Rewrite the data summary excerpt below, everything from "The handful of" down to "2017 and 2018.", putting "trend analysis" in place of "seasonality analysis".

• _Page extract_:
* * *

The handful of 2016 orders represent the marketplace’s early months — thin enough that seasonality analysis should restrict to the full-year windows 2017 and 2018.
Summary
unique_customers = customers.select("customer_unique_id").distinct().count()
mql_count = row_counts["mql"]
closed_count = row_counts["closed_deals"]
summary = pd.DataFrame([
("Total orders", f"{row_counts['orders']:,}"),
("Delivered orders", f"{orders.filter(F.col('order_status') == 'delivered').count():,}"),
("Unique customers", f"{unique_customers:,}"),
("Unique sellers", f"{row_counts['sellers']:,}"),
("Unique products", f"{row_counts['products']:,}"),
("Product categories (PT)", f"{products.select('product_category_name').distinct().count():,}"),
("E-commerce date range", "Sep 2016 – Aug 2018"),
("MQLs", f"{mql_count:,}"),
("Closed deals", f"{closed_count:,}"),
("Funnel date range", "Jun 2017 – Jun 2018"),
], columns=["metric", "value"])

* * *

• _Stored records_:
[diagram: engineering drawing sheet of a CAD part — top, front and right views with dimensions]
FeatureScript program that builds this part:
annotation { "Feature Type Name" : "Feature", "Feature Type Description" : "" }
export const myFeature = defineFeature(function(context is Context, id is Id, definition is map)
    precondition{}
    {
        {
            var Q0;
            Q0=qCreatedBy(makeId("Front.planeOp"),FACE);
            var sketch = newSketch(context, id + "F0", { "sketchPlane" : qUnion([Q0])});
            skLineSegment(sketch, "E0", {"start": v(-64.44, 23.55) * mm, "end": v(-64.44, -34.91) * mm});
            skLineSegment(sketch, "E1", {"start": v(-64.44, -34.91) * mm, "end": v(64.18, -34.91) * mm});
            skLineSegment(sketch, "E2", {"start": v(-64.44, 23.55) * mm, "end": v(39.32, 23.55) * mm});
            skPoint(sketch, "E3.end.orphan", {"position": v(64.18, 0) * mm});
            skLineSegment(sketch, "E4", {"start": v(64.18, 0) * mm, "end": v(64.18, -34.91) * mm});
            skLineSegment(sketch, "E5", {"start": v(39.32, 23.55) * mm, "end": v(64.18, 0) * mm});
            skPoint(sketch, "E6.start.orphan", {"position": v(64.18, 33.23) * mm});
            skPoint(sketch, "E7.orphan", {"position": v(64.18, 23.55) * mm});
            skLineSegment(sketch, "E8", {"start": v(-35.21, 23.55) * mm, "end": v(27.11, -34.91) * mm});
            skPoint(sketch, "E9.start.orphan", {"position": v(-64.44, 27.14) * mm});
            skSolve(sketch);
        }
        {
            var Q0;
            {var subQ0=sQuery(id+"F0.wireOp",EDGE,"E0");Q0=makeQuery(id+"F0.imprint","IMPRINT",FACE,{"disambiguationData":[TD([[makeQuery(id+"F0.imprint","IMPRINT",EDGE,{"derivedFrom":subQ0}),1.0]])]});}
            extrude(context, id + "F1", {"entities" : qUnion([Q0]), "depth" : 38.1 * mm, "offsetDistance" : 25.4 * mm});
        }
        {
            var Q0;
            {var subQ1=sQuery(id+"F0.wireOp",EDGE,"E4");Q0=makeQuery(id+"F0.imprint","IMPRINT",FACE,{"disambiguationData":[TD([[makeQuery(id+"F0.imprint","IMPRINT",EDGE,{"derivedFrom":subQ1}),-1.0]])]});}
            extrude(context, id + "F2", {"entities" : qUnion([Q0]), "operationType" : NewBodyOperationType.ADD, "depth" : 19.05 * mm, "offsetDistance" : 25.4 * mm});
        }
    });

* * *

• _Full solution_:
The handful of 2016 orders represent the marketplace’s early months — thin enough that trend analysis should restrict to the full-year windows 2017 and 2018.